Question

Determine whether the improper integral diverges or converges. Evaluate the integral if it converges. $$ \int_{-\infty}^{-1} \frac{1}{x^{2}} d x $$

Short answer

The given improper integral converges and its value is 1.

Step-by-step solution

Investigate Convergence or Divergence

To determine whether the integral converges or diverges, a limit substitution is made. Here, let's let b be a real number such that -∞ < b < -1. So, we first consider the integral \(\int_{b}^{-1} \frac{1}{x^{2}} dx\).

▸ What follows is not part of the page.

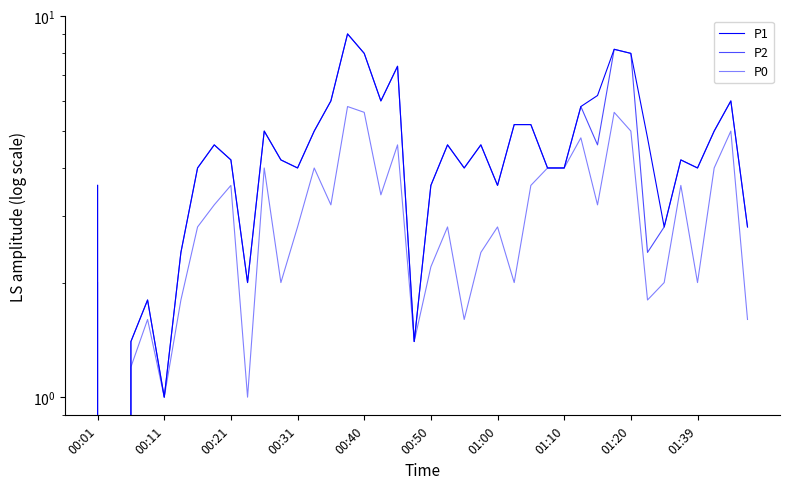

The P1 series shows 6.6 at 01:39. True or false?

False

Fundamental Theorem of Calculus

The Fundamental Theorem of Calculus is used to evaluate the integral, thus we have \(-\[ \frac{1} {x} \]_{b}^{-1} = -(-1 - - \frac{1} {b}) = 1 - \frac{1} {b}\).

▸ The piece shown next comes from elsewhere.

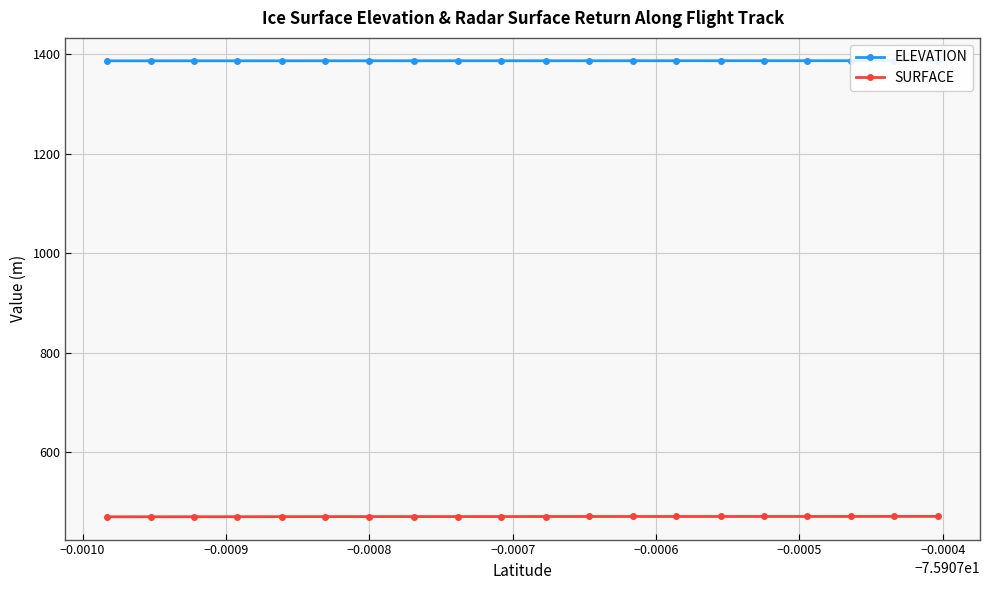

What is the value of the SURFACE point at the 4th from the left?

470.1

Taking limit as b approaches -∞

Now, the limit is taken as \(b\) approaches \(-∞\), which gives us \(\lim_{b \to -\infty} (1 - \frac{1} {b})\). Given that the limit of a sum is equal to the sum of the limits (and the fact that the limit of a constant is that constant), this limit simplifies to \(1 - 0 = 1\).

Concretizing the Result

Since the limit is finite, the improper integral is convergent and its value equals the established limit, which in this case is 1.